◆ Extracted data
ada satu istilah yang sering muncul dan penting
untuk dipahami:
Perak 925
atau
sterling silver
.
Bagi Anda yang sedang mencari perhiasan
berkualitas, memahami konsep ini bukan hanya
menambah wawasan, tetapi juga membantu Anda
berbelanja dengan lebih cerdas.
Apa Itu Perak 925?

* * *

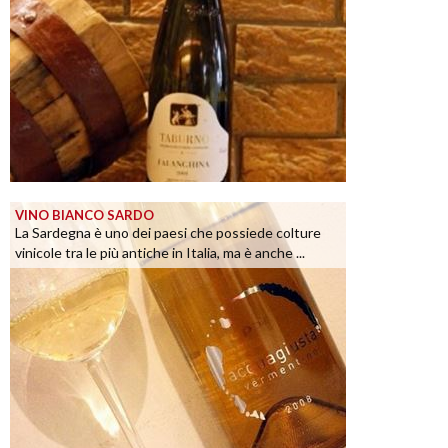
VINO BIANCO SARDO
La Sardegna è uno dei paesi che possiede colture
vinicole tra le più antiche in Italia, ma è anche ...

◆ Aim of the task
Render the part of the material that opens with the line containing "ada satu istilah" and closes with the line containing "Apa Itu Perak 925?" as a JSON list of strings, one string per line and no blank lines, including both end lines.

◆ Solution to this exercise
[
  "ada satu istilah yang sering muncul dan penting",
  "untuk dipahami:",
  "Perak 925",
  "atau",
  "sterling silver",
  ".",
  "Bagi Anda yang sedang mencari perhiasan",
  "berkualitas, memahami konsep ini bukan hanya",
  "menambah wawasan, tetapi juga membantu Anda",
  "berbelanja dengan lebih cerdas.",
  "Apa Itu Perak 925?"
]